В следующее мгновение голова Бориса торчала из страшного замка, который образовали крепкие черные руки. Борис захрипел.

Он не был готов ни к нападению, ни к сопротивлению. Поэтому в первый миг сработал голый инстинкт. Обеими пятернями он впился Кофи в уши. Крепкие короткие мужские ногти вонзились в черную кожу.

Кофи взвыл от боли. Борис рвал в клочья его ушные раковины. Кофп освободил левую руку, стал разжимать пальцы «друга» у себя на ухе.

Едва ощутив, что страшный замок ослаб, Борис дернулся так, что вождь его не удержал. Кофи лишь врезался бедром в каталку. Покойный полковник Кондратьев рухнул на плиточный пол морга.

А его сын в то же мгновение попытался дотянуться ногой до паха «друга» Кофи. Инстинкт сделал свое дело, спас положение и уступил место интеллекту.

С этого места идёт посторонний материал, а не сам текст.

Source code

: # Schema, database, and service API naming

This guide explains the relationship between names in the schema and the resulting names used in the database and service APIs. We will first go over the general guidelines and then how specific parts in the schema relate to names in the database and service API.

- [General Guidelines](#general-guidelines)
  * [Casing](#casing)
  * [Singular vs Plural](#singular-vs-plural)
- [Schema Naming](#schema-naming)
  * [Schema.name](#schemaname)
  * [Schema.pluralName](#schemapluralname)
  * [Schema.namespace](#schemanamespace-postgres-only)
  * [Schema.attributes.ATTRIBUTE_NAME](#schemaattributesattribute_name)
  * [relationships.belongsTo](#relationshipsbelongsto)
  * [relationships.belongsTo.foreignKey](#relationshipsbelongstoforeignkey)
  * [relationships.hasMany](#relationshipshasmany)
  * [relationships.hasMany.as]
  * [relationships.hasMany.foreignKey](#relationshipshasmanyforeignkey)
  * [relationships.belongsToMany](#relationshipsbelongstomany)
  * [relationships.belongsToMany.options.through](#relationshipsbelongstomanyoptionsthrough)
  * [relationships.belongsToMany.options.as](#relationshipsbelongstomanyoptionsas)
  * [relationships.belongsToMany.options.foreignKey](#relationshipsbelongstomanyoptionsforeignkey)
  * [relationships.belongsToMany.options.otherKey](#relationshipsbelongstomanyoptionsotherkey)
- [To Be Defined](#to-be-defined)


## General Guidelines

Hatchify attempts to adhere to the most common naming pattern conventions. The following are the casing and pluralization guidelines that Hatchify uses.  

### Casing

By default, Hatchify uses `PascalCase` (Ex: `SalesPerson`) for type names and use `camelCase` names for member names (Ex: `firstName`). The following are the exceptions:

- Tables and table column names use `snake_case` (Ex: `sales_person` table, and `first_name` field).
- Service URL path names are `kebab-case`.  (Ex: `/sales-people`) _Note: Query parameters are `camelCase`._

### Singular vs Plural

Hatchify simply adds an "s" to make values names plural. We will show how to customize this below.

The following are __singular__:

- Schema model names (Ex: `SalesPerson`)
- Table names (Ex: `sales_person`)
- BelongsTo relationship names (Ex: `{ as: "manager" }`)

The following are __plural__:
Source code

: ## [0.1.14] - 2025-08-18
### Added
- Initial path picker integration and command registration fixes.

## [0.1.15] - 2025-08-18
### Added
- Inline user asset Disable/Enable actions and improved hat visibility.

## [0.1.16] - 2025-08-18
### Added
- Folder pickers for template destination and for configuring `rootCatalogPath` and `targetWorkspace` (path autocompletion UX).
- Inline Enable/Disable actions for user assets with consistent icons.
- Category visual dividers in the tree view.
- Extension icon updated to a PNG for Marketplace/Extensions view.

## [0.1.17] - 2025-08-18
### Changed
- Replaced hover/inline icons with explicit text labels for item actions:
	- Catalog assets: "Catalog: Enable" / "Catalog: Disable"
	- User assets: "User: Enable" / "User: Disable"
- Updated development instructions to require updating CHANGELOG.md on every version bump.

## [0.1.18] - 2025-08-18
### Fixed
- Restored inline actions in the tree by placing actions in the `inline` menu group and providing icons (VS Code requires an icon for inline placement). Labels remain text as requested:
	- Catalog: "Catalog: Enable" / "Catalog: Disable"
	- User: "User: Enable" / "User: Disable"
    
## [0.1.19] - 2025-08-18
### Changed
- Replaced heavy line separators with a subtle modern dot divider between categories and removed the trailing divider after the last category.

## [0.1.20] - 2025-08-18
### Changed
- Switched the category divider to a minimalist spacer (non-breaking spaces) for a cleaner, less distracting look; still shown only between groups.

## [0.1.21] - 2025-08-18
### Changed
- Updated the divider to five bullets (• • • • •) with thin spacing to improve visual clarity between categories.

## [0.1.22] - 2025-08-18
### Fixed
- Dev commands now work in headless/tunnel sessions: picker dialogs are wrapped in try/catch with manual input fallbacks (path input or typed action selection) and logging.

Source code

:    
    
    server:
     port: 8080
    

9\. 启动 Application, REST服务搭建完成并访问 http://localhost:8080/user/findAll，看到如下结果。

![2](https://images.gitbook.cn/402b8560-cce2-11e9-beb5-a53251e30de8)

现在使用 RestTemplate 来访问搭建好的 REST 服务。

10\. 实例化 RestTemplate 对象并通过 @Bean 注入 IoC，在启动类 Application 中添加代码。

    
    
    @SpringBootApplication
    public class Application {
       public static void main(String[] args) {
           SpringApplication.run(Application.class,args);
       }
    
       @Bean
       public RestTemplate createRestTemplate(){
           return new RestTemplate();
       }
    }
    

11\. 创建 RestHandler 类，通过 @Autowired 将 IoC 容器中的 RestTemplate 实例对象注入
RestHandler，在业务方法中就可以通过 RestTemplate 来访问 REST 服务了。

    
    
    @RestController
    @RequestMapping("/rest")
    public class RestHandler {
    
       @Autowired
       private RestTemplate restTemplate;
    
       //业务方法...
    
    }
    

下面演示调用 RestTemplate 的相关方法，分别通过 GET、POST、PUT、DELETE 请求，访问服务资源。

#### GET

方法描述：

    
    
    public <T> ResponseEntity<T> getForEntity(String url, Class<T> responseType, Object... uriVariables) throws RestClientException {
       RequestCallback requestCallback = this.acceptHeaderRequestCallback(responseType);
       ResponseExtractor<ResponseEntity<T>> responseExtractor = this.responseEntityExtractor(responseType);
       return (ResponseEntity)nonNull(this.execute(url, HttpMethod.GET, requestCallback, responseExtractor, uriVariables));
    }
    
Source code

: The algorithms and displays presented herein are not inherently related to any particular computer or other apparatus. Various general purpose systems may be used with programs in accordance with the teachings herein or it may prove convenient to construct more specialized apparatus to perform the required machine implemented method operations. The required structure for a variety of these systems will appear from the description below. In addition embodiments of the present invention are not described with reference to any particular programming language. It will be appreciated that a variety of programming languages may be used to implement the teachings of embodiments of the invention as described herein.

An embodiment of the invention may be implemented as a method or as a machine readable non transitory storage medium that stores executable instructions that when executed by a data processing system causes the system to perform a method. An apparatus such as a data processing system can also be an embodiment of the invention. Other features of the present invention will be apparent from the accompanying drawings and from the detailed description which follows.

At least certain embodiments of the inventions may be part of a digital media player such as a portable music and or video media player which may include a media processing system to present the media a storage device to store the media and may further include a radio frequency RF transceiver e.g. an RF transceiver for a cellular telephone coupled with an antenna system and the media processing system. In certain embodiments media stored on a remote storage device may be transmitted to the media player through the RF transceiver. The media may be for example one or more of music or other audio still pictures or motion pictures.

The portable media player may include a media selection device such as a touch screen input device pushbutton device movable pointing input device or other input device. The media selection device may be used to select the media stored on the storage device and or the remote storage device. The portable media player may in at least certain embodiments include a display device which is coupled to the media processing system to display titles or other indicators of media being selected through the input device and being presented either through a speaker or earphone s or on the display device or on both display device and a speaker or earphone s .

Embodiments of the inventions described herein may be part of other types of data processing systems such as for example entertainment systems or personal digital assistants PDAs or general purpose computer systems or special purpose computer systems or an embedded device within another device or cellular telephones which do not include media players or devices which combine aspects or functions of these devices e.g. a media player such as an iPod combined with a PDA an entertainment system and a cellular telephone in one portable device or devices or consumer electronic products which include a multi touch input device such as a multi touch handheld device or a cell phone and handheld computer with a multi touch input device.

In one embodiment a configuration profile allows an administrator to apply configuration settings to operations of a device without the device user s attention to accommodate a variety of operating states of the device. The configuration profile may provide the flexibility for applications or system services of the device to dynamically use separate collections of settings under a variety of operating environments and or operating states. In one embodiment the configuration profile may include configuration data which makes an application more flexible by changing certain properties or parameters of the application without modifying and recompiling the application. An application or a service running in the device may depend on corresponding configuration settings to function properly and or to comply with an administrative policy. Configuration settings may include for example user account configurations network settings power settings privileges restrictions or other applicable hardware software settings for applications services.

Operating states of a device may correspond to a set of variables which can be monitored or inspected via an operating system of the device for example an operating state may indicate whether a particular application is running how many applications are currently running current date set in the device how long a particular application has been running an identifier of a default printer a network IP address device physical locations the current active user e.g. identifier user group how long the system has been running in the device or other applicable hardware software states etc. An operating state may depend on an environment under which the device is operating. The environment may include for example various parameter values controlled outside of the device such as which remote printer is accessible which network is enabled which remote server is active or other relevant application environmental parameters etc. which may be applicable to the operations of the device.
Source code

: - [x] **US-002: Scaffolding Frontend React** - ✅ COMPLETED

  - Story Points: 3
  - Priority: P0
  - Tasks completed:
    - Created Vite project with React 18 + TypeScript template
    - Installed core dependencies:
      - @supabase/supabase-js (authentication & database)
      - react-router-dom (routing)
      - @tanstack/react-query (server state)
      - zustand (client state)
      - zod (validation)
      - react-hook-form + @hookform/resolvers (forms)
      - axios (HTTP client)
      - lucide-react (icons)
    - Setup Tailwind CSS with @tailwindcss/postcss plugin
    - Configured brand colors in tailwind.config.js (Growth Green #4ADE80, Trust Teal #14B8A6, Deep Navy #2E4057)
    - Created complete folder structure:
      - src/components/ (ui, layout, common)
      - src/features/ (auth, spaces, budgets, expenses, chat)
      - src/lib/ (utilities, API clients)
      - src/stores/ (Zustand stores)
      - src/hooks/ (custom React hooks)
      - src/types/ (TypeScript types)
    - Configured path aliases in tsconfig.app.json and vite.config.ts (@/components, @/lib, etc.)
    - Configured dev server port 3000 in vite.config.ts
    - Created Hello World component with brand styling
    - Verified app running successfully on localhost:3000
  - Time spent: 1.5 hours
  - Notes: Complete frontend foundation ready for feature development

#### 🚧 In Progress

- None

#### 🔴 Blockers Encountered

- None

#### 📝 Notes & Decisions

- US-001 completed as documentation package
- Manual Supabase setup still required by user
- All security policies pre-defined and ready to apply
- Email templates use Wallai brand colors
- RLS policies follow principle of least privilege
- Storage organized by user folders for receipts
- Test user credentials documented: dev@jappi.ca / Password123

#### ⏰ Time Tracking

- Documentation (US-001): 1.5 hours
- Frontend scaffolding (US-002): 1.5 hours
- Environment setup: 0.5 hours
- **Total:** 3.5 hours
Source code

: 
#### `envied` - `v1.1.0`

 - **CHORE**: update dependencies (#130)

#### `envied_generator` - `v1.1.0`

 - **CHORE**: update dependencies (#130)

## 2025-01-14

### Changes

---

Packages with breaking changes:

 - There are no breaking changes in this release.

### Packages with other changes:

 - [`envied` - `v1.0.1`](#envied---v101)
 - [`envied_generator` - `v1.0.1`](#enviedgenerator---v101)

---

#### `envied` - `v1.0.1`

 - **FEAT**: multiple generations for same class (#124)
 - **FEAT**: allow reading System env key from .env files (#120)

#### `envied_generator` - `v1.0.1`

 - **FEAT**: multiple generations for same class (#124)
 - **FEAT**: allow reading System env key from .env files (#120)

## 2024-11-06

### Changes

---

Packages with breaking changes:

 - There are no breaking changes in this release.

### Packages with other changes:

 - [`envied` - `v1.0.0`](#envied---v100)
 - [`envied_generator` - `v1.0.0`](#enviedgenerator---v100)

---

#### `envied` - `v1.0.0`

Борис понял: вот истребитель его семьи!

Кофи помогла дьявольская реакция.

Он перехватил рукой кроссовок Бориса и дернул вверх. Кондратьев не удержал равновесия, взмахнул руками и полетел спиной на другую каталку.

Каталка отъехала, стукнулась о соседнюю каталку, та докатилась до следующей, и весь ряд с металлическим лязгом тронулся ко входной двери, как железнодорожный состав.

Лишившись последней опоры, Борис оказался на очень твердом полу. На него несся Кофи Догме с табуреткой в руке.

Как всякий питерский мальчишка, Борис некогда прозанимался полгода в секции карате и три месяца — в кружке кикбоксинга.

Он дождался, когда Кофи взмахнет табуреткой, и перекатился через левое плечо. Тут же раздался удар. Кофи с такой силой обрушил табуретку на плиточный пол, что от табуретки отлетело сиденье, а в полу треснула плитка.

Борис уже был на ногах. «Я тебе за всех отомщу! — пульсировала в висках кровь. — Я с тобой за всех поквитаюсь, черная собака!»

Табуретка и без сиденья оставалась грозным оружием. Борис прыгнул и вцепился в нее обеими руками. Дернул изо всех сил на себя.